Colin Woodard told a large audience that he believes state government needs to help entrepreneurs and the self-employed.

“That’s the angle to start at because most of the money stays in the community,” he said. “That’s the path where you get the most return on your money.”

Woodard delivered an entertaining and colorful talk on Maine history that ranged from the ice age to what he called “150 years of depression” that has undergone somewhat of a reversal since the early 1980s.

“If you grew up in Maine, it was very hard to enter any professional ladder because the bottom rungs tend not to be there,” Woodard said.

“Maine still has a sense of place,” he told the audience of mostly Bates students. Woodard said it’s not just landscape, but it’s “the actual cultural fabric of the coast.”

“Maine still has a lot that’s been lost in the rest of the country,” he said.

In a talk filled with fascinating details of Maine’s early history, Woodard explained how the state evolved from two competing concepts of colonialization. He said Sir Fernando Gorges had a dream of recreating a feudal system of land grants in the wilderness that became Maine. At the other extreme was the Puritan ethic of the Plymouth Harbor settlers and, later, the governmental powers centered at Boston.

With many details about European pressures, and the reality of early coastal economics, Woodard said, “It was inevitable that Massachusetts would absorb Maine.”

He said vestiges of the resentment early Maine settlers felt seems to reappear even today.

“When a car with a Massachusetts license plate cuts a Mainer off, you’ll hear the kind of cursing that seems to come from that old resentment,” he said.

Woodard said Maine became “something unusual in American history – a colony of a colony.” He suggested that a lot of Maine’s slide to economic difficulties relates to the Indian wars. He said Maine lost 100 years of development because the state “was a killing field” as settlement after settlement was wiped out.

Finally, Maine took its place as an economic success when sailing ships took granite and ice to other ports.

However, the invention of concrete and artificial refrigeration ended the boom. Railroads were expanding commerce from east to west, but railroads were slow to come to Maine.

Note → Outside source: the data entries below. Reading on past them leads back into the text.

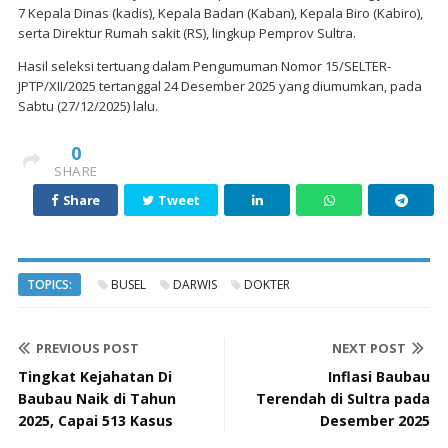
7 Kepala Dinas (kadis), Kepala Badan (Kaban), Kepala Biro (Kabiro),
serta Direktur Rumah sakit (RS), lingkup Pemprov Sultra.
Hasil seleksi tertuang dalam Pengumuman Nomor 15/SELTER-
JPTP/XII/2025 tertanggal 24 Desember 2025 yang diumumkan, pada
Sabtu (27/12/2025) lalu.
0
SHARE
Share
Tweet
TOPICS:
BUSEL
DARWIS
DOKTER
PREVIOUS POST
NEXT POST
Tingkat Kejahatan Di
Inflasi Baubau
Baubau Naik di Tahun
Terendah di Sultra pada
2025, Capai 513 Kasus
Desember 2025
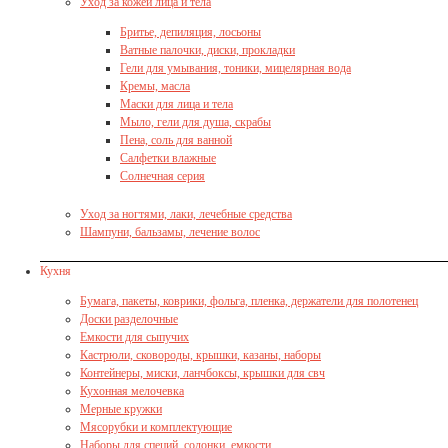
Уход за кожей лица и тела
Бритье, депиляция, лосьоны
Ватные палочки, диски, прокладки
Гели для умывания, тоники, мицелярная вода
Кремы, масла
Маски для лица и тела
Мыло, гели для душа, скрабы
Пена, соль для ванной
Салфетки влажные
Солнечная серия
Уход за ногтями, лаки, лечебные средства
Шампуни, бальзамы, лечение волос
Кухня
Бумага, пакеты, коврики, фольга, пленка, держатели для полотенец
Доски разделочные
Емкости для сыпучих
Кастрюли, сковороды, крышки, казаны, наборы
Контейнеры, миски, ланчбоксы, крышки для свч
Кухонная мелочевка
Мерные кружки
Мясорубки и комплектующие
Наборы для специй, солонки, емкости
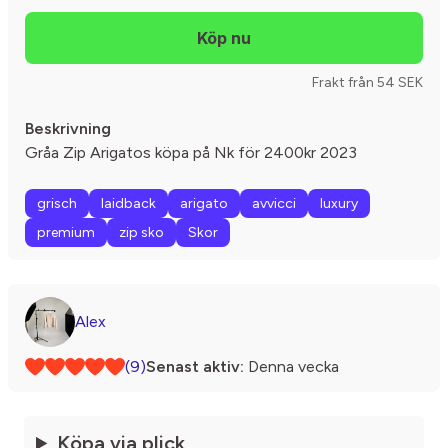
Frakt från 54 SEK
Beskrivning
Gråa Zip Arigatos köpa på Nk för 2400kr 2023
grisch
laidback
arigato
avvicci
luxury
premium
zip sko
Skor
Alex
(9)
Senast aktiv:
Denna vecka
Köpa via plick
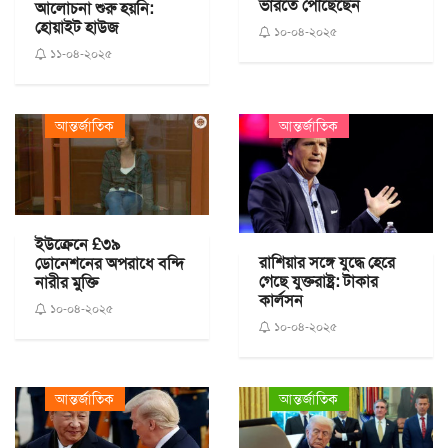
ভারতে পৌঁছেছেন
আলোচনা শুরু হয়নি:
হোয়াইট হাউজ
১০-০৪-২০২৫
১১-০৪-২০২৫
আন্তর্জাতিক
আন্তর্জাতিক
ইউক্রেনে £৩৯
রাশিয়ার সঙ্গে যুদ্ধে হেরে
ডোনেশনের অপরাধে বন্দি
গেছে যুক্তরাষ্ট্র: টাকার
নারীর মুক্তি
কার্লসন
১০-০৪-২০২৫
১০-০৪-২০২৫
আন্তর্জাতিক
আন্তর্জাতিক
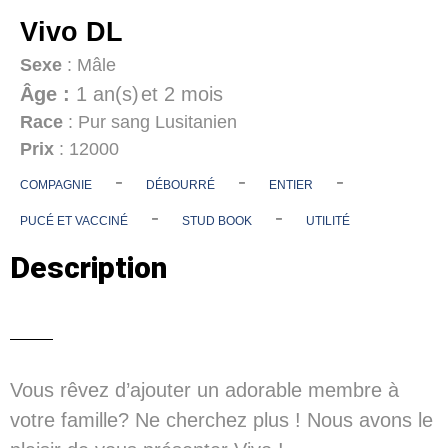
Vivo DL
Sexe
: Mâle
Âge :
1 an(s)
et 2 mois
Race
: Pur sang Lusitanien
Prix
: 12000
-
-
-
COMPAGNIE
DÉBOURRÉ
ENTIER
-
-
PUCÉ ET VACCINÉ
STUD BOOK
UTILITÉ
Description
Vous rêvez d’ajouter un adorable membre à
votre famille? Ne cherchez plus ! Nous avons le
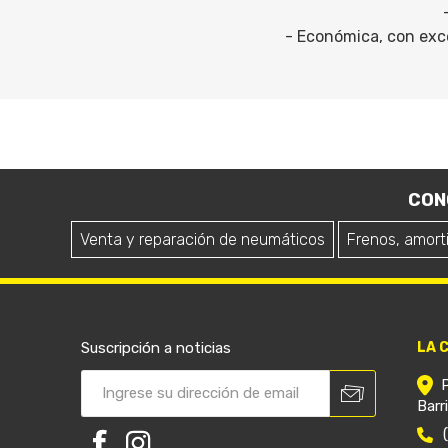
- Económica, con exce
CON
Venta y reparación de neumáticos
Frenos, amort
Suscripción a noticias
LA 
Barr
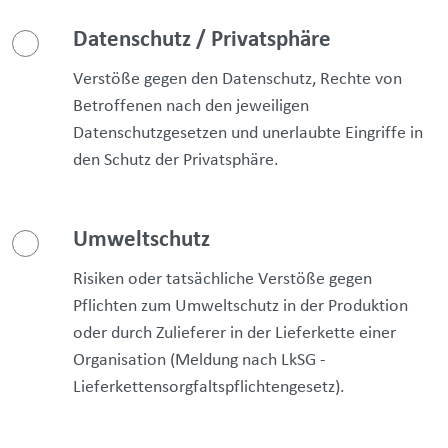
Datenschutz / Privatsphäre
Verstöße gegen den Datenschutz, Rechte von
Betroffenen nach den jeweiligen
Datenschutzgesetzen und unerlaubte Eingriffe in
den Schutz der Privatsphäre.
Umweltschutz
Risiken oder tatsächliche Verstöße gegen
Pflichten zum Umweltschutz in der Produktion
oder durch Zulieferer in der Lieferkette einer
Organisation (Meldung nach LkSG -
Lieferkettensorgfaltspflichtengesetz).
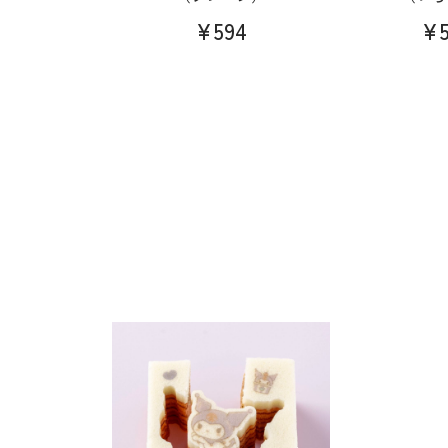
¥594
¥5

“Maine wasn’t on the way to anywhere,” Woodard said.

A Maine native and a Portland resident, Woodard has reported from more than 40 foreign countries and six continents, and lived for more than four years in Eastern Europe. He is the author of the New England best-seller “The Lobster Coast: Rebels, Rusticators, and the Struggle for a Forgotten Frontier” (Viking Press, 2004).

He is a journalist for The Christian Science Monitor and The Chronicle for Higher Education.

Woodard also wrote “Ocean’s End: Travels Through Endangered Seas” (Basic Books, 2000), a narrative nonfiction account of the deterioration of the world’s oceans.

He has covered a wide range of issues, from ethnic conflict in the Balkans and peacekeeping in Guatemala to the destruction of coral reefs and the effects of global warming.

Woodard is a graduate of Tufts University and the University of Chicago, where he received the 1997 Morton Kaplan Prize for his thesis on the causes of ethnic conflict in the Balkans.